### Tasks
#1 In the data science guide, list each machine learning stage that is compared with a step in traditional programming, and give the step it is compared with.
#2 Reproduce the passage of the data science guide from "In traditional programming, a" up to and including "design and maintainability.".
#3 Write a continuation of the data science guide, starting at the point where it stops.

### Selected extract
....

Fundamentals of Data Science for Developers

In part 1 of this series we covered the foundational skills a developer needs to get started with, understand, and apply data science, machine learning, and AI to their everyday work.
In part 2 of the guide we will explore the language of data science and outline the various types of machine learning. The goal of this part is to enable developers to effectively communicate with data scientists and understand the core concepts behind machine learning models.
Models
Data scientists create machine learning models. But what exactly is a model?
As a developer, I find it useful to think of a model as an algorithm. An algorithm has input parameters, performs a set of operations on those input parameters and returns one or more output values. Machine learning and traditional programming represent two fundamentally different approaches to solving problems by creating algorithms.
In traditional programming, a developer explicitly writes code to instruct a computer on how to perform a specific task. The program consists of a set of rules and logic defined by the developer and it operates strictly according to these predefined rules so that the output is deterministic. Because of the deterministic nature of the programmed algorithms, the developer can write tests to assert the behaviour of the program. Techniques such as Test Driven Development can be used to ensure the algorithm conforms to the expected behaviour whilst promoting good design and maintainability.
Models as Algorithms
In machine learning, the data scientist create an algorithm (or model) that learns the relationship between the input and output during the training process from the provided data. The model identifies patterns and relationships within the data to make predictions or decisions without explicit instructions from a developer. Because the output is based on learned patterns and can vary with different input data, machine learning models are probabilistic. The behaviour of a model may not be entirely predictable and can change with new data. Testing machine learning models must also be probabilistic and generally involves validation against a known dataset and comparison of performance metrics against agreed thresholds.
Extending the analogy further, you can think of the training process of machine learning as being equivalent to the compilation step in traditional programming. During this process the internal state of the model is created by the data. Model validation is the equivalent of unit testing - where we verify the model behaves correctly. And finally, inference is equivalent to running or executing the generated algorithm.

....

### Material provided

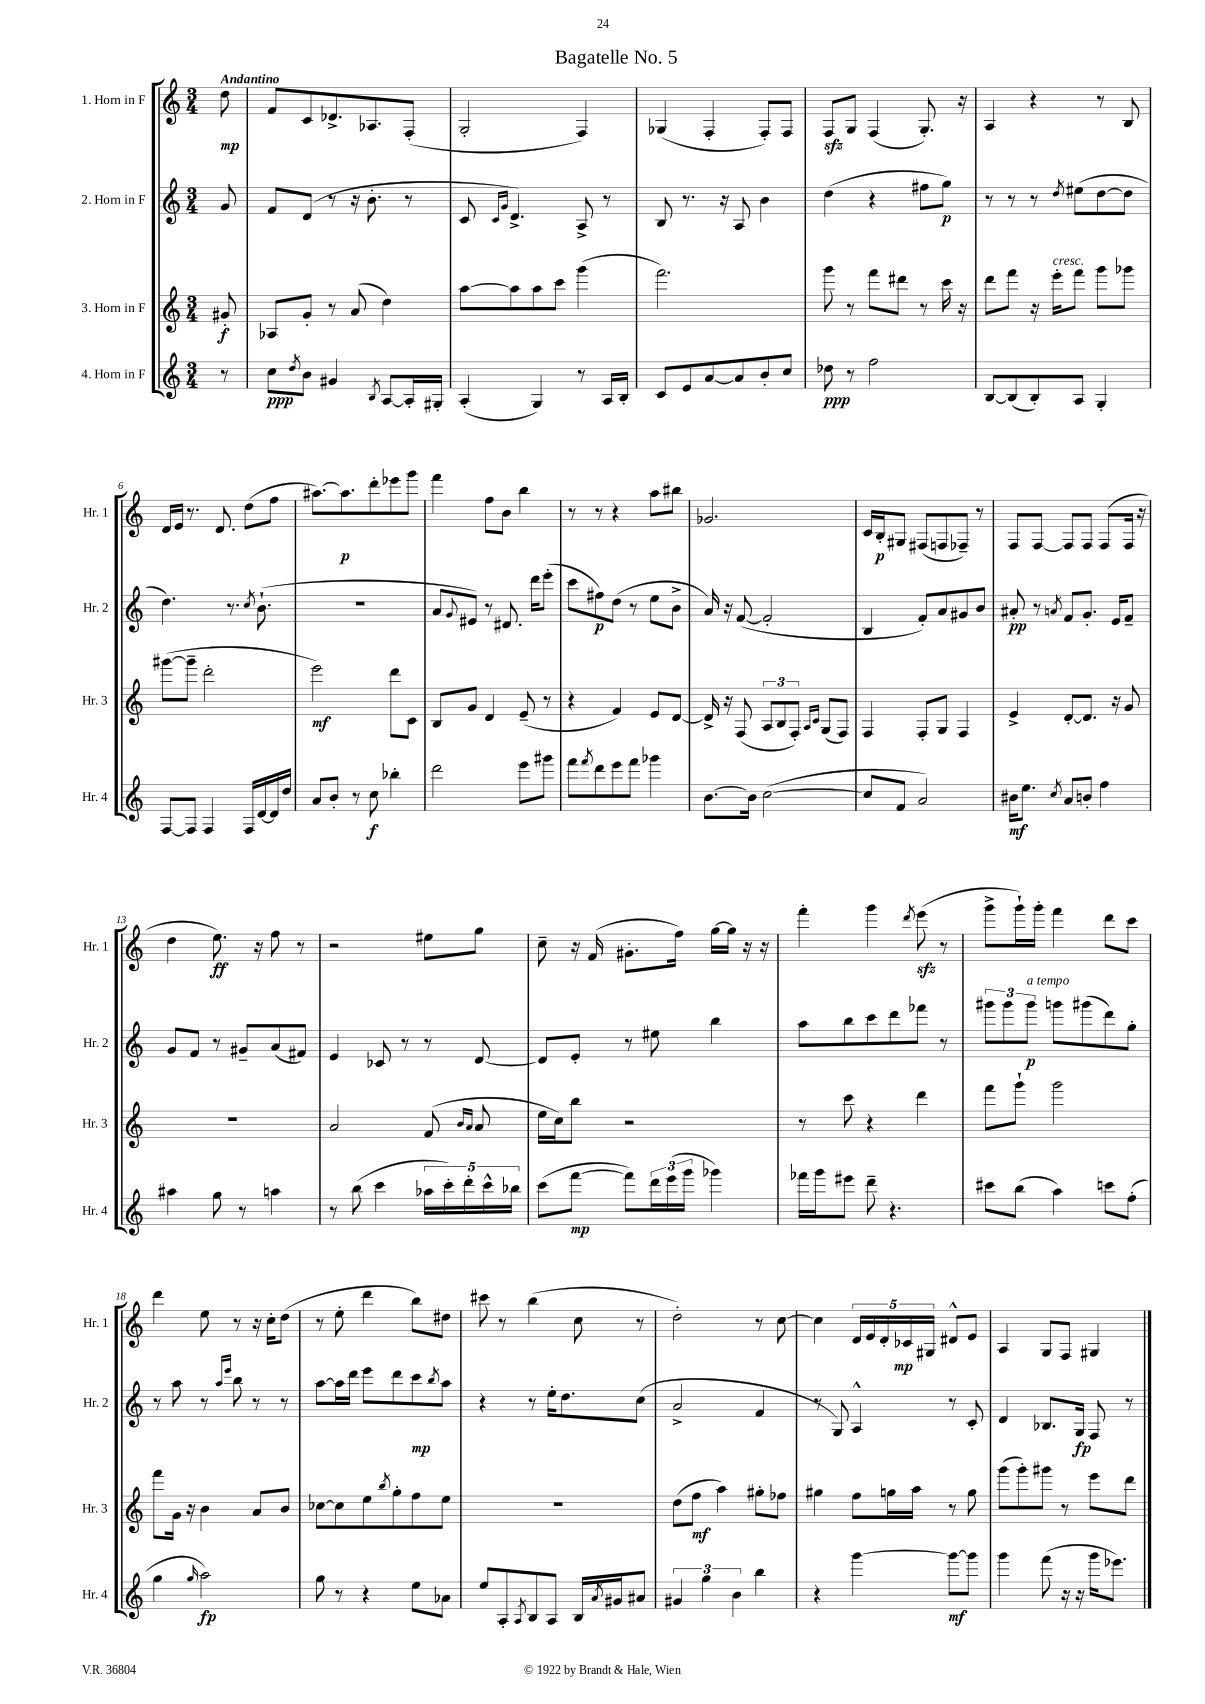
\header { title = "Bagatelle No. 5" }
<<
\new StaffGroup <<
\new Staff = "s0" \with { instrumentName = "1. Horn in F" shortInstrumentName = "Hr. 1" } {
    \clef treble \key c \major \numericTimeSignature \time 3/4 \partial 8 \tempo "Andantino"
    d''8\mp |
    f'8 c'8 des'8.-> aes8. f8-.( |
    g2-. f4) |
    ges4( f4-. f8-.) f8 |
    f8\sfz g8 f4( g8.-.) r16 |
    a4 r4 r8 b8 |
    d'16 e'16 r8. d'8. d''8( f''8 |
    ais''8.~) ais''8.\p d'''8-. ees'''8 g'''8 |
    f'''4 f''8 b'8 b''4 |
    r8 r8 r4 a''8 bis''8 |
    ges'2. |
    c'16 b16-.\p gis8 fis8( f8 fes8--) r8 |
    f8 f8~ f8 f8 f8( f16 r16 |
    d''4 e''8.\ff) r16 f''8 r8 |
    r2 eis''8 g''8 |
    c''8-- r16 f'16( gis'8.-. f''16) g''16~ g''16 r16 r16 |
    f'''4-. g'''4 \acciaccatura { d'''8 } e'''8\sfz( r8 |
    g'''8-> g'''16-!) g'''16-. f'''4 d'''8 c'''8 |
    d'''4 e''8 r8 r16 c''16-. d''8( |
    r8 e''8-. d'''4 b''8) dis''8 |
    cis'''8 r8 b''4( c''8 r8 |
    d''2-.) r8 c''8~ |
    c''4 \tuplet 5/4 { d'16 e'16 d'16-. ces'16\mp gis16 } dis'8-^ e'8 |
    a4 g8 f8 gis4 \bar "|." |
}
\new Staff = "s1" \with { instrumentName = "2. Horn in F" shortInstrumentName = "Hr. 2" } {
    \clef treble \key c \major \numericTimeSignature \time 3/4 \partial 8
    g'8 |
    f'8 d'8( r8 r16 b'8.-. r8 |
    c'8 \grace { c'16 g'16 } d'4.->) a8-> r8 |
    b8 r8. r16 a8 b'4 |
    d''4( r4 fis''8 g''8\p) |
    r8 r8 r8 \acciaccatura { d''8 } eis''8( d''8~ d''8 |
    d''4.) r8. \acciaccatura { c''8 } b'8.-!( |
    R2. |
    a'8 \appoggiatura { g'8 } eis'8) r8 dis'8. d'''16 e'''8-.( |
    c'''8 fis''8\p) d''8( r8 e''8 b'8-> |
    a'16) r16 f'8~( f'2-. |
    b4 f'8-.) a'8 gis'8 b'8 |
    ais'8-.\pp r8 \acciaccatura { a'8 } f'8 g'8.-. e'16 f'8-- |
    g'8 f'8 r8 gis'8-- a'8( fis'8) |
    e'4 ces'8 r8 r8 d'8~ |
    d'8 e'8-. r8 eis''8 b''4 |
    a''8 b''8 c'''8 d'''8 fes'''8 r8 |
    \tuplet 3/2 { gis'''8 gis'''8 gis'''8\p^\markup { \italic "a tempo" } } g'''8 gis'''8( d'''8) g''8-. |
    r8 a''8 r8 \grace { a''16 e'''16 } b''8 r8 r8 |
    a''8~ a''16 d'''16 e'''8 d'''8 c'''8\mp \acciaccatura { b''8 } a''8 |
    r4 r8 e''16-. d''8. c''8( |
    a'2-> f'4 |
    r8 g8) a4-^ r8 c'8-. |
    d'4 bes8. g16\fp f8 r8 \bar "|." |
}
\new Staff = "s2" \with { instrumentName = "3. Horn in F" shortInstrumentName = "Hr. 3" } {
    \clef treble \key c \major \numericTimeSignature \time 3/4 \partial 8
    gis'8-.\f |
    aes8 g'8-. r8 a'8( d''4) |
    a''8~ a''8 a''8 c'''8 g'''4( |
    f'''2.) |
    g'''8 r8 f'''8 dis'''8 r8 c'''16 r16 |
    d'''8 f'''8 r16 e'''16-.^\markup { \italic "cresc." } f'''8 g'''8 ges'''8 |
    gis'''8~( gis'''8-- d'''2-. |
    e'''2\mf) d'''8 c'8 |
    b8 g'8 d'4 e'8--( r8 |
    r4 f'4) e'8 d'8~ |
    d'16-> r16 f8( \tuplet 3/2 { a8 b8 f8-.) } \grace { a16 c'16 } g8( f8) |
    f4 f8-. g8 f4 |
    e'4-> d'8~-. d'8. r16 g'8 |
    R2. |
    a'2 f'8( \grace { b'16 a'16 } a'8 |
    e''16 c''16) b''8 r2 |
    r8 c'''8 r4 d'''4 |
    f'''8 g'''8-! g'''2 |
    f'''8 g'16 r16 b'4 a'8 b'8 |
    ces''8~ ces''8 e''8 \acciaccatura { b''8 } g''8-. f''8 e''8 |
    R2. |
    d''8( f''8\mf a''4) gis''8-. fes''8 |
    gis''4 f''8 g''16 a''16 r8 g''8 |
    g'''8( g'''8-.) gis'''8 r8 e'''8 d'''8 \bar "|." |
}
\new Staff = "s3" \with { instrumentName = "4. Horn in F" shortInstrumentName = "Hr. 4" } {
    \clef treble \key c \major \numericTimeSignature \time 3/4 \partial 8
    r8 |
    c''8\ppp \acciaccatura { d''8 } b'8 gis'4 \acciaccatura { b8 } a8~ a16-. gis16-. |
    a4-.( g4) r8 a16 b16-. |
    c'8 e'8 a'8~ a'8 b'8-. c''8 |
    des''8\ppp r8 f''2 |
    b8~ b8( b8-.) a8 g4-. |
    f8~ f8 f4 f16 d'16~ d'16 d''16 |
    a'8 b'8-. r8 c''8\f bes''4-. |
    d'''2 e'''8 gis'''8 |
    f'''8 \acciaccatura { f'''8 } d'''8 e'''8 f'''8 ges'''4 |
    b'8.~ b'16 c''2~( |
    c''8 f'8 a'2) |
    bis'16\mf e''8. \acciaccatura { c''8 } a'8 b'8-. f''4 |
    ais''4 g''8 r8 a''4 |
    r8 b''8( c'''4 \tuplet 5/4 { aes''16 c'''16-.) d'''16-. c'''16-^ bes''16 } |
    c'''8( f'''8~\mp f'''8) \tuplet 3/2 { d'''16 e'''16( g'''16 } ges'''4) |
    fes'''16 g'''16 eis'''8 d'''8-- r4. |
    cis'''8 b''8( a''4) c'''8 f''8-.( |
    g''4 \grace { g''16 } a''2\fp) |
    g''8 r8 r4 e''8 aes'8 |
    e''8 a8-. \acciaccatura { a8 } b8 a8 b16 \acciaccatura { a'8 } gis'16 ais'8 |
    \tuplet 3/2 { gis'4 g''4 b'4 } b''4 |
    r4 g'''4~ g'''8~\mf g'''8 |
    g'''4 f'''8( r16 r16 g'''16 ees'''8.) \bar "|." |
}
>>
>>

....

### Answers for the exercise
#1
- Training: compilation
- Model validation: unit testing
- Inference: running or executing the generated algorithm

#2
In traditional programming, a developer explicitly writes code to instruct a computer on how to perform a specific task. The program consists of a set of rules and logic defined by the developer and it operates strictly according to these predefined rules so that the output is deterministic. Because of the deterministic nature of the programmed algorithms, the developer can write tests to assert the behaviour of the program. Techniques such as Test Driven Development can be used to ensure the algorithm conforms to the expected behaviour whilst promoting good design and maintainability.

#3
To confuse things slightly, algorithm is a term in machine learning that is also used to describe the technique that is used to convert data into a model. There are many machine learning algorithms such as linear and logistic regression, random forests, gradient boosting, k-nearest neighbours , support vector machine, and deep learning.
To avoid this confusion, it can be helpful to think of a machine learning algorithm being like a compiler. A complier translates source code to create an executable whereas a machine learning algorithm translates data (the equivalent of the source code) to create a model (the executable).
When to use Machine Learning
Programming and machine learning both create algorithms, so when should machine learning be used instead of traditional programming techniques?
As a rule of thumb, machine learning can and should be used if:
- The problem involves complex pattern recognition that is difficult to describe with rules
- The environment is dynamic and the system needs to adapt to new data
- You have access to sufficiently large datasets that can be used for training
- Probabilistic predictions are acceptable and valuable
Data
Different machine learning tasks need to process different types of data. Data science generally groups data into two categories: structured and unstructured.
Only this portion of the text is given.